**Testo di studio:**
————————
Giurisprudenza codice della strada e circolazione stradale
Sezione curata da Palumbo Salvatore e Molteni Claudio
Cassazione Penale, Sezione sesta, sentenza n. 25842 del 15 giugno 2023
Corte di Cassazione Penale, Sezione VI, sentenza numero 25842 del 15/06/2023
Circolazione Stradale - Art. 187 del Codice della Strada - Reato di guida sotto l'effetto di sostanze stupefacenti - Modalità di accertamento - Presenza di sostanze nel sangue e nelle urine - Configurabilità - Nel reato di guida in stato di alterazione psico fisica per uso di sostanze stupefacenti, l'accertata presenza in misura rilevante dei metaboliti della sostanza stupefacente nel sangue è indice, a differenza della pur riscontrata positività all'analisi delle urine, del perdurante influsso delle sostanze stupefacenti sul soggetto poiché la metabolizzazione in corso, e quindi il processo di assorbimento corporeo, in relazione alla quantità rilevata, è indice di un processo che di per sé attesta l'alterazione dello stato psicofisico, poiché indica che è in corso lo smaltimento corporeo dell'effetto drogante.
RITENUTO IN FATTO
1. (Soggetto 1) impugna la sentenza con la quale la Corte di appello di Trento, con la diminuente del rito abbreviato, ne ha confermato la condanna a pena ritenuta di giustizia per i reati di cui agli artt. 187, d.lg.vo 185 [285] del 30 aprile 1992; 337 e 651 cod. pen., reati commessi il 11 settembre 2020 quando l'imputato, fermato per un controllo, opponeva resistenza alla identificazione, colpendo uno degli agenti; rifiutava di fornire indicazioni sulla propria identità e guidava in stato di alterazione essendo risultato positivo al test di ricerca di cannabinoidi.
————————
(Dati per la comprensione dei grafici)
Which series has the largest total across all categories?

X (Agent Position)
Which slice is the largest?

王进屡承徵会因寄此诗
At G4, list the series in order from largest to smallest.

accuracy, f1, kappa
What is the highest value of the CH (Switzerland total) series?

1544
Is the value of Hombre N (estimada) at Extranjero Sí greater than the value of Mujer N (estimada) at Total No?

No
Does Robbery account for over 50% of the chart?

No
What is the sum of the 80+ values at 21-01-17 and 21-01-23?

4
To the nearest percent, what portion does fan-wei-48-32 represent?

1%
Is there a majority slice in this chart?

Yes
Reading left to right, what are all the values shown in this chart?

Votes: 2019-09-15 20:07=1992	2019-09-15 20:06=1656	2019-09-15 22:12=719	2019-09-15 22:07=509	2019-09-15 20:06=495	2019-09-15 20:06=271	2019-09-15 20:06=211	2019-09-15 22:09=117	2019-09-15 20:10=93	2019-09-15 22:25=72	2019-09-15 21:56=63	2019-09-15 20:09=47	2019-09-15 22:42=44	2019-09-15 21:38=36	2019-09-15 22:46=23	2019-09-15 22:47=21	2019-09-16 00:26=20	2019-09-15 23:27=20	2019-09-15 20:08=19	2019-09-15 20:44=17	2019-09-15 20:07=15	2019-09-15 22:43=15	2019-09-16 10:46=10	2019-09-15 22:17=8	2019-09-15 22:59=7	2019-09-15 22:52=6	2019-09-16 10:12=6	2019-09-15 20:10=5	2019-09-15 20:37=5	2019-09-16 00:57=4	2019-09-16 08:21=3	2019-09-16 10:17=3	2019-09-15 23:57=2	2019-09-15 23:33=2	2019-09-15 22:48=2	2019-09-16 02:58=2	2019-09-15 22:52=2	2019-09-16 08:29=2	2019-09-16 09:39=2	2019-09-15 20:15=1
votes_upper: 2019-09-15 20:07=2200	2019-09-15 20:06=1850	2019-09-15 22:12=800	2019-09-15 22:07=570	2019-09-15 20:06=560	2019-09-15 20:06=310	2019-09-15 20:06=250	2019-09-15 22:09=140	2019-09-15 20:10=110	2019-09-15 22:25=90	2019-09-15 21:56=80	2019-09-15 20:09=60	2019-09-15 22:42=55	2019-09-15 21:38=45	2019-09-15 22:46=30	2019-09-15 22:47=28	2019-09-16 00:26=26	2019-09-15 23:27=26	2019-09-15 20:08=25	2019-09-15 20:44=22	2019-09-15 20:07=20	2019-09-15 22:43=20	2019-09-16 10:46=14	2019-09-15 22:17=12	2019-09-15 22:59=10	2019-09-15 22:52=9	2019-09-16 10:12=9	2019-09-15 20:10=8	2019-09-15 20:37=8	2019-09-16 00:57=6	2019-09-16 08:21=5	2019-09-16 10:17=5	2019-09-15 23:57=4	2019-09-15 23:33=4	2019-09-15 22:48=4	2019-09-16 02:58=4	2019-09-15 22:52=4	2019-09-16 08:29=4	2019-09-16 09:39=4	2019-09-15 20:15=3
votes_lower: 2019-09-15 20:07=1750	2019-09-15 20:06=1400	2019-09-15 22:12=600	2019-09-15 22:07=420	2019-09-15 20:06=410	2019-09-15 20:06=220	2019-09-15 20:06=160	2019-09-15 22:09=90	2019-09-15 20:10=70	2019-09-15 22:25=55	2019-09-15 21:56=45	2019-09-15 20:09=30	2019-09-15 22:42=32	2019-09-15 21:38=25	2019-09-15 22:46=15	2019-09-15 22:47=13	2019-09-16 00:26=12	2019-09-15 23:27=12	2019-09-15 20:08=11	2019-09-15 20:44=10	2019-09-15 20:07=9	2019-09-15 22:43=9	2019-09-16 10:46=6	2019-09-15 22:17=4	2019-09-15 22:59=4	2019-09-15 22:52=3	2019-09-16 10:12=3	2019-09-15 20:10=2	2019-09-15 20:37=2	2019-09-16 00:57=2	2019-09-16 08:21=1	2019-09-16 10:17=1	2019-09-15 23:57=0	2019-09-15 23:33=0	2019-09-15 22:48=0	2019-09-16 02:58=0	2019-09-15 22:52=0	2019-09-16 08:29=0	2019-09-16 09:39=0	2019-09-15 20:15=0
————————
**Compito:**
Rispondi alle domande seguenti sulla sentenza della Cassazione.
(a) Quale sezione della Cassazione Penale ha emesso la sentenza n. 25842?
(b) Quale Corte di appello ha confermato la condanna dell'imputato?
(c) In quale data sono stati commessi i reati?

**Soluzione:**
(a) La Sezione sesta (VI).
(b) La Corte di appello di Trento.
(c) L'11 settembre 2020.